**Text passage**
_____
Re: [RESEND PATCH v8 01/11] iommu: Add DMA ownership management interfaces

From: Robin Murphy
Date: Wed Jun 15 2022 - 06:58:17 EST


On 2022-06-15 10:53, Steven Price wrote:
On 18/04/2022 01:49, Lu Baolu wrote:
Multiple devices may be placed in the same IOMMU group because they
cannot be isolated from each other. These devices must either be
entirely under kernel control or userspace control, never a mixture.

This adds dma ownership management in iommu core and exposes several
interfaces for the device drivers and the device userspace assignment
framework (i.e. VFIO), so that any conflict between user and kernel
controlled dma could be detected at the beginning.

The device driver oriented interfaces are,

int iommu_device_use_default_domain(struct device *dev);
void iommu_device_unuse_default_domain(struct device *dev);

By calling iommu_device_use_default_domain(), the device driver tells
the iommu layer that the device dma is handled through the kernel DMA
APIs. The iommu layer will manage the IOVA and use the default domain
for DMA address translation.

The device user-space assignment framework oriented interfaces are,

int iommu_group_claim_dma_owner(struct iommu_group *group,
void *owner);
void iommu_group_release_dma_owner(struct iommu_group *group);
bool iommu_group_dma_owner_claimed(struct iommu_group *group);

The device userspace assignment must be disallowed if the DMA owner
claiming interface returns failure.

Signed-off-by: Jason Gunthorpe <jgg@xxxxxxxxxx>
Signed-off-by: Kevin Tian <kevin.tian@xxxxxxxxx>
Signed-off-by: Lu Baolu <baolu.lu@xxxxxxxxxxxxxxx>
Reviewed-by: Robin Murphy <robin.murphy@xxxxxxx>

I'm seeing a regression that I've bisected to this commit on a Firefly
RK3288 board. The display driver fails to probe properly because
__iommu_attach_group() returns -EBUSY. This causes long hangs and splats
as the display flips timeout.
_____
**Entries provided**
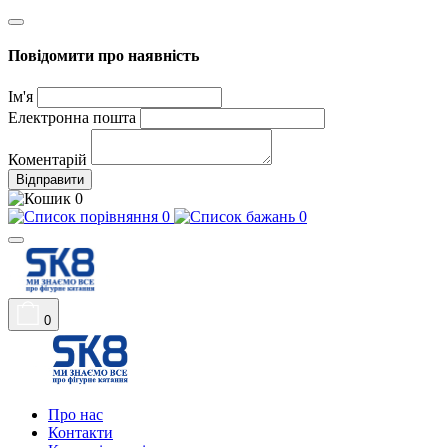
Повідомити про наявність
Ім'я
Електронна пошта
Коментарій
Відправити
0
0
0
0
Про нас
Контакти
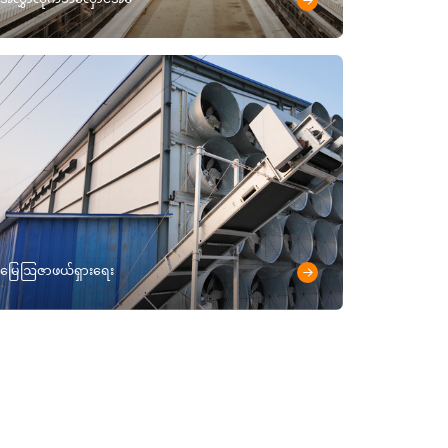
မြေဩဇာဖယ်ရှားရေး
_____
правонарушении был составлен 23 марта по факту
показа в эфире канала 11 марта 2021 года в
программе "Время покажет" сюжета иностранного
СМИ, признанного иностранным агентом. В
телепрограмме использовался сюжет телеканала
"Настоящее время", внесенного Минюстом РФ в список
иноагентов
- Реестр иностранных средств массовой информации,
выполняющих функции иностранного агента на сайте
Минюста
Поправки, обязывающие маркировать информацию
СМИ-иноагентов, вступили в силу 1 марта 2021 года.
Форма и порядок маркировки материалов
_____
**What you should do**
Answer the following questions about the IOMMU patch thread, numbering each answer to match.
1. Which function does a device driver call to tell the iommu layer that the device DMA is handled through the kernel DMA APIs?
2. On which board was the regression observed?
3. Which function returns -EBUSY and causes the display driver to fail to probe?

**Solved problem**
1. iommu_device_use_default_domain()
2. A Firefly RK3288 board
3. __iommu_attach_group()